Esta historia novelada aunque rigurosamente documentada tampoco le permitirá al público extranjero permanecer impasible frente al dolor de aldea, que descubre, detrás de los abusos de estos perversos, las iniquidades del Poder universal. Aquí más que nunca “Pinta tu aldea y serás universal.”
Belleza moral
Nada hay más universal que la emoción frente a un acto de belleza moral, que traspasa lenguajes artísticos, idiomas, geografías, culturas y cronologías. Cuando Maximiliano Kolbe, en medio de un campo de concentración nazi ofrece su vida para que no fusilen a un padre de familia ante sus hijos; cuando un señor, también en un campo semejante se dedica a embellecerle la vida a su niño proponiéndole todo como un juego, cuando un hombre permite que lo crucifiquen pudiendo reducir a polvo a quienes lo harán, no hay cómo escapar a la emoción estética que despierta la belleza moral. De esos casos conmovedores se alimenta la belleza espiritual de la humanidad, más allá de la civilización, las creencias o el tiempo al que pertenece un héroe.
Aquí no hay más que contar bien la historia para que la belleza moral que tienen los hechos, el heroísmo de los protagonistas que dudan, temen y, sin embargo, se sobreponen en nombre de un sentido de la justicia irrenunciable, es suficiente para conmover.

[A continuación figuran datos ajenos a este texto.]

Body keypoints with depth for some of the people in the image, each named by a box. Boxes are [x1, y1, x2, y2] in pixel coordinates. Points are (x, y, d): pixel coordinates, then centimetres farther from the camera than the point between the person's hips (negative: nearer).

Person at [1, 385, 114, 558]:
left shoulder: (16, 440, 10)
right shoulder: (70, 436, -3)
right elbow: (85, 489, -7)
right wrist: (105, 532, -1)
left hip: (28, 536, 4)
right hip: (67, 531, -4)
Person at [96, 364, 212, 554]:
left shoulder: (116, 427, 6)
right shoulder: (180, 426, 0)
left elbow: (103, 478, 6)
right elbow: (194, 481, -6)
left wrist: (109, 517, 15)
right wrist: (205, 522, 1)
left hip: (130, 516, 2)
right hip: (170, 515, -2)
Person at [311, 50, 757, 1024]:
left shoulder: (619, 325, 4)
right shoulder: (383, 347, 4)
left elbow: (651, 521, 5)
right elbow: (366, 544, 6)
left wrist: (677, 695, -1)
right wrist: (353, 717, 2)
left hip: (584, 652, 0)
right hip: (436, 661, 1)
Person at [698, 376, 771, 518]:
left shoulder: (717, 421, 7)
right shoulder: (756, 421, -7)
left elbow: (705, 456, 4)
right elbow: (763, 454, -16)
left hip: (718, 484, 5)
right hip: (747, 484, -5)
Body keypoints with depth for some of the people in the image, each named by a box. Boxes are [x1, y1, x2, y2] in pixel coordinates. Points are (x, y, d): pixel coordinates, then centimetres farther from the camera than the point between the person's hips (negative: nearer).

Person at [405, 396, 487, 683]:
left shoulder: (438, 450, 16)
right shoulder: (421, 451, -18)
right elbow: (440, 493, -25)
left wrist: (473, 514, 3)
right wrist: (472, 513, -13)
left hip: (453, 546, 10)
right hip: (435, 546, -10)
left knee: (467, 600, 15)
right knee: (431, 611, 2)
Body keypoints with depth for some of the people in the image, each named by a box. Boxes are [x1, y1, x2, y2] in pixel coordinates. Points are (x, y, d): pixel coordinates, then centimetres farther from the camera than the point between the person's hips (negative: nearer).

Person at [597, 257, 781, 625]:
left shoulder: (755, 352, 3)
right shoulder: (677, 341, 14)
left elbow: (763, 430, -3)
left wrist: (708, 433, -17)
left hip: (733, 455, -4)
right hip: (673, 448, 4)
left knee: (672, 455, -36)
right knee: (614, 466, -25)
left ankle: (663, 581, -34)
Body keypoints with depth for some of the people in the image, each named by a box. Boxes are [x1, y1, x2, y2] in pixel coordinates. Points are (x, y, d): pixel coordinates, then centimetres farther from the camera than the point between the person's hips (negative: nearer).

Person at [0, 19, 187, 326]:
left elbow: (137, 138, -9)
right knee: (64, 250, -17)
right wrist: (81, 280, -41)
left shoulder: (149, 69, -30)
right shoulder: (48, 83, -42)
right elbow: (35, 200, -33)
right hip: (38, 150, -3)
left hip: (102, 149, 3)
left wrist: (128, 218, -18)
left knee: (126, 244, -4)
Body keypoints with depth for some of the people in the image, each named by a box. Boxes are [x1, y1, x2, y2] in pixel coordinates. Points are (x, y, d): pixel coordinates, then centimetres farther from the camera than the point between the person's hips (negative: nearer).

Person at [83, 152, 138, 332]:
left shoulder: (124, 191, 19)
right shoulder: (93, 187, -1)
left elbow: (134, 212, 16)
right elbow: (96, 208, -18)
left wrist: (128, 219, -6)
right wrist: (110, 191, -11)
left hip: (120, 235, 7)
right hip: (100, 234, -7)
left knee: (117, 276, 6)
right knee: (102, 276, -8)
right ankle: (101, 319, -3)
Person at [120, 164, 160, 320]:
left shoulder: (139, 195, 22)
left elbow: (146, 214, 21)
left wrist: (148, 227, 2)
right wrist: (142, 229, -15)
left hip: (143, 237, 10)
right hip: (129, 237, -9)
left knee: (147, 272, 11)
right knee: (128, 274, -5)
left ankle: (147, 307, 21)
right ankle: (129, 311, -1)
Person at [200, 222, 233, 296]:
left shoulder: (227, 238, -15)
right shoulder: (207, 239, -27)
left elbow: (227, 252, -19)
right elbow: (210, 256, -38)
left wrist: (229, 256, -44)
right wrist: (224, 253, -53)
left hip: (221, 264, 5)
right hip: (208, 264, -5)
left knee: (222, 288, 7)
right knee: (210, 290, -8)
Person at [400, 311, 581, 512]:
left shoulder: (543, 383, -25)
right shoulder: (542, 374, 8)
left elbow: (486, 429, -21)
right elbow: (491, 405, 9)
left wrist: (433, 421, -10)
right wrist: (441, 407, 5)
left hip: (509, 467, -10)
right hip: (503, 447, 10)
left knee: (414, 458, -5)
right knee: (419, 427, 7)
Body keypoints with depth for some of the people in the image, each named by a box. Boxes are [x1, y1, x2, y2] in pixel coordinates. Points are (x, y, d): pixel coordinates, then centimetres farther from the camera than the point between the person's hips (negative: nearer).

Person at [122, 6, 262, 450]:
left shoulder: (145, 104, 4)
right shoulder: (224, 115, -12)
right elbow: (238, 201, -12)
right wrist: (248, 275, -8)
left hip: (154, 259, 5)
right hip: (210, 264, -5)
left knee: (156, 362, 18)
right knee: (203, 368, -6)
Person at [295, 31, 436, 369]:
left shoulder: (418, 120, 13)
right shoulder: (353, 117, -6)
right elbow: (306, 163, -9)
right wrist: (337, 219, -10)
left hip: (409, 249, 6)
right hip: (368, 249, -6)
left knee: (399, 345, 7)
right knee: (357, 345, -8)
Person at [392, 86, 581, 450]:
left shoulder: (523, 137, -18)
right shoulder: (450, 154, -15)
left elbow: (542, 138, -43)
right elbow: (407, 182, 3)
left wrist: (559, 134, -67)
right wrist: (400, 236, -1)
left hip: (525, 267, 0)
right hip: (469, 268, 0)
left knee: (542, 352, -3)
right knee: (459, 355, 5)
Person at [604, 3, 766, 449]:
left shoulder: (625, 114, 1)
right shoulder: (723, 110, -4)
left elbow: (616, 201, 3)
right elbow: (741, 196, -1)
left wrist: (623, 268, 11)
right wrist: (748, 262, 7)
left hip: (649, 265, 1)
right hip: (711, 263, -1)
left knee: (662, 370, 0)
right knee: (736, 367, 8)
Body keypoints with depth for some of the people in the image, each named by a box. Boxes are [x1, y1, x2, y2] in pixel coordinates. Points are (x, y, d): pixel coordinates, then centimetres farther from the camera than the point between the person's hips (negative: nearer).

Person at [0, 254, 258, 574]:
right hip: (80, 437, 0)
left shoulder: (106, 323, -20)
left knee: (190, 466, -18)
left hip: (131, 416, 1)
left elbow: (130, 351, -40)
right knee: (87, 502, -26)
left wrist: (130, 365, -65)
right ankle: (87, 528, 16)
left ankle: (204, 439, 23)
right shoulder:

Amén de la realización, que es impecable, lo conmovedor no está presente en los recursos técnicos, ni siquiera se hace visible en una escena. Una belleza formal hecha de imágenes, de armonía en la estructura, exhibe todas cuestiones perceptibles por los sentidos. Pero existe otra, que apela directamente al espíritu. Si la proeza de Jesucristo conmueve incluso a gente no creyente es porque transparenta ese heroísmo que pone por delante el amor por la dignidad humana. El heroísmo con que alguien se sacrifica por otro es la más alta forma de belleza que ofrece la realidad. Una obra dramática que apele a esto está destinada a mover el espíritu de los espectadores.
Esto quizá explique los nueve minutos de aplauso ininterrumpido en el Festival de Venecia al proyectarse el film. Es que detrás de la proeza de los realizadores a quienes aplaude la crítica internacional, se mezcla, en realidad, la verdadera proeza de hombres comunes que, contra todo obstáculo, lograron llevar a juicio y condenar a nueve representantes de la Junta militar de la última dictadura cuando el fierro todavía estaba caliente.